The common law further treats a court's ruling of an act as unconstitutional as merely suspending enforcement, rather than abolishing or repealing it. Jawish v. Morlet, 86 A.2d 96 (D.C. App. 1952); Liberty Mutual Ins. Co. v. Crist, 86 Ga. App. 584, 71 S.E.2d 910 (1952); Strand v. Village of Watson, 72 N.W.2d 609 (Minn. 1955); Home Utilities Co., Inc. v. Revere Copper & Brass, Inc., 209 Md. 610 , 122 A.2d 109 (1956); Howard County Metro. Comm'n v. Westphal, 232 Md. 334, 193 A.2d 56 (Md. App. 1963); State v. Zarinsky, 143 N.J. Super. 35, 362 A.2d 611 (1976), aff'd, 75 N.J. 101, 380 a.2d 685 (1977); Shephard v. Wheeling, 30 W.Va. 479, 4 S.E. 635 (1887). See also, 39 U.S. Att'y Gen. Op. 22 (1937); Md. Att'y Gen. Op. No. 89-45 (Nov. 30, 1989). Cf., United States ex rel. Clark v. Anderson, 502 F.2d 1080 (3d Cir. 1974); Arnold Engineering, Inc. v. Industrial Comm'n, 20 Ill.Dec. 573, 72 Ill.2d 161, 380 N.E.2d 782 (1978); Fortson v. Clarke County, 97 Ga. App. 429, 103 S.E.2d 597 (1958); Pompei Winery, Inc. v. Bd. of Liquor Control, 167 Ohio St. 61, 146 N.E.2d 430 (1957).

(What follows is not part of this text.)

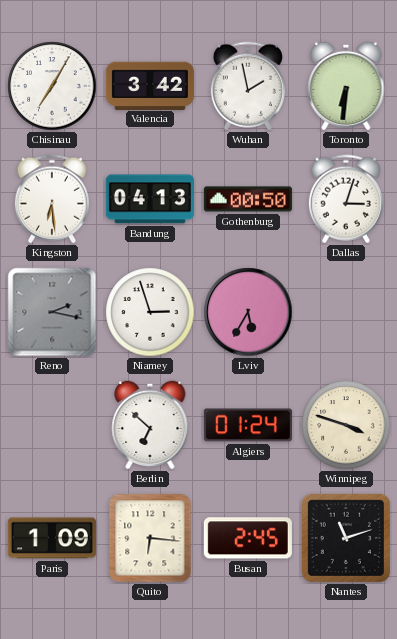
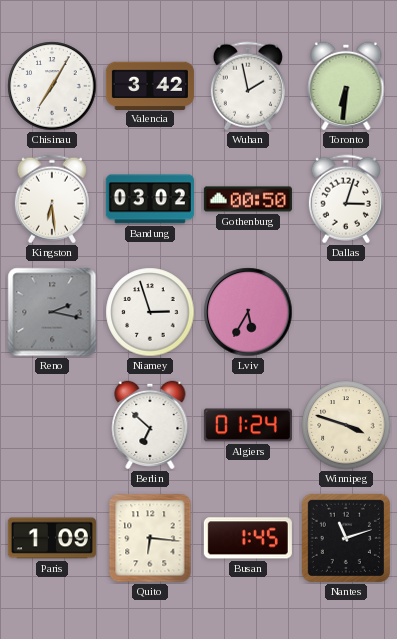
Bandung: 04:13 -> 03:02
Busan: 2:45 -> 1:45
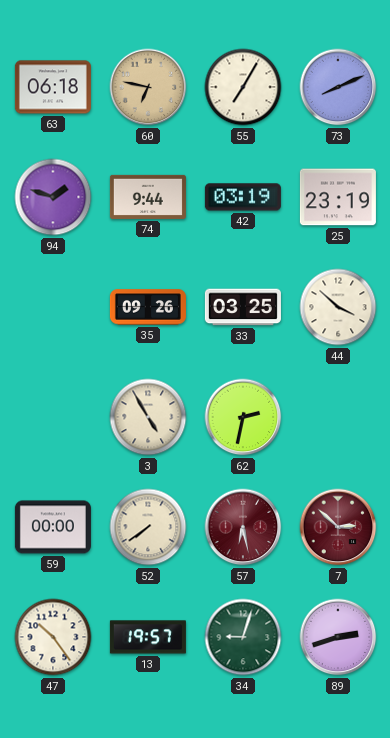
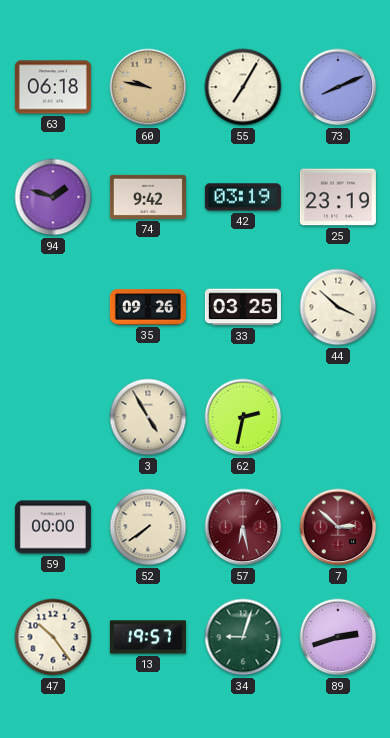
60: 6:47 -> 9:47
74: 9:44 -> 9:42
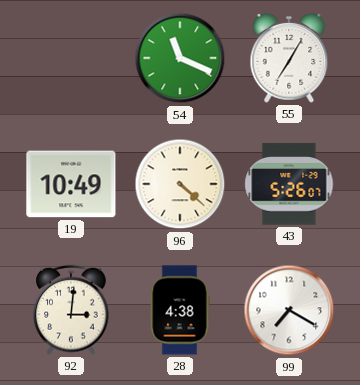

We therefore conclude that under current law, NMSA 1978, § 30-5-2 is entirely enforceable, and §§ 30-5-1 and 30-5-3 are enforceable only to the extent that they criminalize and punish the act of performing an abortion on an unconsenting woman, or the performance of an abortion by a person who is not a physician licensed by the State of New Mexico. We further conclude that New Mexico's parental consent provision may become enforceable either through legislative enactment of the amendments discussed above or under certain circumstances, through modification of current federal abortion jurisprudence. We stress that any of these conclusions may be subject to change in light of future decisions of the Supreme Court of the United States.